A Antroposofia é o conhecimento da natureza do ser humano e do universo, que abrange muitas áreas do conhecimento, tais como Medicina, Pedagogia, Agricultura, Nutrição, Artes, Farmacologia e Psicologia, entre outras.

Ela baseia-se na tradição cristã ocidental, na Fenomenologia e nas ciências para a compreensão do ser humano, e por seu método, chega ao fato de que o universo não é constituído apenas de matéria e energia, apontando para um mundo espiritual não físico que compõe a vida.

Desenvolvida pelo filósofo austríaco Rudolf Steiner (1861-1925), pode ser compreendida inicialmente através da visão de homem que baseia-se na existência de:

· um mundo Espiritual, o “Eu”, ou ainda a Essência Divina;

· um mundo físico, o corpo, a hereditariedade, a matéria;

· e a alma, a conexão entre os mundos espiritual e físico no presente, a vivência.

A união desses três aspectos forma a visão de Homem para a Antroposofia.

A Trimembração pode ser vista no físico, na divisão do corpo em Sistema Neurossensorial (essencialmente o cérebro), Sistema Rítmico (basicamente pulmão e coração) e o Sistema Metabólico Motor (que inclui os membros, músculos e intestinos).

Embora existam outros “números mágicos” na Antroposofia, para efeito didático utilizarei a trimembração para a compreensão básica de que o ser humano não é apenas esse corpo que vemos, mas reúne a essência espiritual e a vitalidade, e farei uma ponte direta com os setênios para falar do desenvolvimento humano.
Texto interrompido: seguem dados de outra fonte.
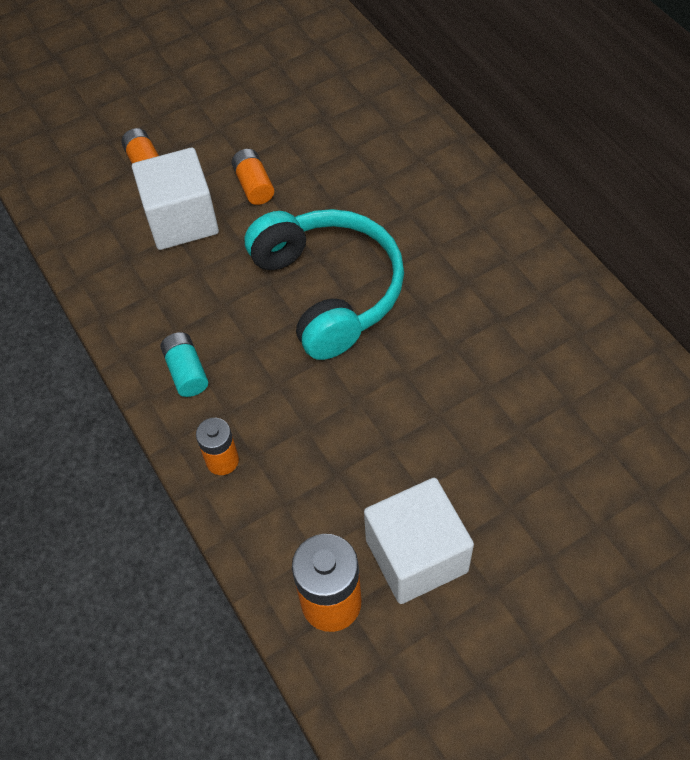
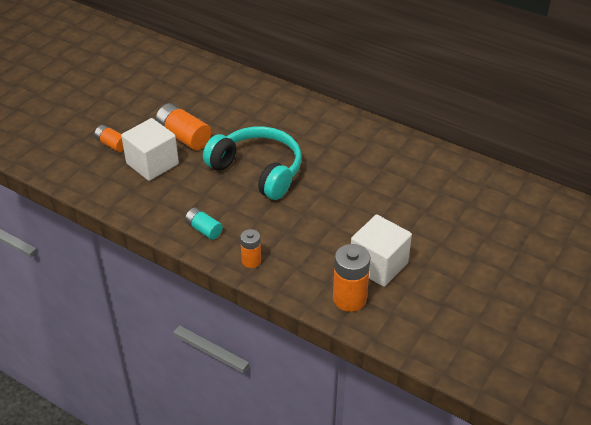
camera: 30 degrees left, 15 degrees down
(254, 185) = (184, 137): orange battery -> orange battery, size x1.67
Na Medicina, Psicologia e Pedagogia Antroposóficas entendemos que a vida de uma pessoa pode ser compreendida através do cenário e das mudanças que ocorrem a cada sete anos – os setênios.

Os primeiros três setênios da vida de uma pessoa se relacionam diretamente ao desenvolvimento do corpo físico essencialmente. É o “momento de chegada” do ser espiritual, que já existe independentemente da matéria, nesse corpo físico, e sua ligação que se dá através da alma, que anima o corpo, dá a vida.

O foco é no corpo, o espírito vai aos poucos se desconectando do plano espiritual e vai se individualizando, se materializando para a experiência dessa biografia diurna, (como chamamos a vida encarnada na Antroposofia).

São polaridades acontecendo simultaneamente: o corpo físico se formando, endurecendo, ficando ágil e independente, enquanto o espírito vai se desconectando do plano astral e se atendo à matéria.

Assim, vemos um bebê recém nascido, sem muito domínio do próprio corpinho, ainda frágil e molinho, totalmente dependente da mãe, muitas vezes com uma forte presença, ou até dizemos “um olhar sábio ou profundo”...

Primeiro Setênio - 0 a 7 anos

De 0 a 3 anos a criança irá dominar o Sistema Neurossensorial; enquanto começa a controlar o corpo – levanta o pescoço, senta, engatinha, anda (domínio da postura ereta). Começa a falar, iniciando pelo nomear, depois adjetivar e por fim dominar a ação (verbo). Por último vem a consciência do “Eu”, deixando de se referir a si mesmo como “neném” e passando a compreensão do “Eu” x “Outro”, ao mesmo tempo em que consegue controlar os esfíncteres.

Entre 3 e 5 anos inicia o trocar, o compartilhar, o brincar social e a fantasia. Nasce a curiosidade, a criatividade e vontade. Aos 3 anos inclusive acontece a primeira crise de identidade, a temida e famosa “birra”, que é a manifestação da vontade própria. É o momento em que o pequenos não querem colocar roupa, ou dormir ou comer na hora certa, quando se jogam no chão e choram sem derramar lágrimas, apenas porque “podem”.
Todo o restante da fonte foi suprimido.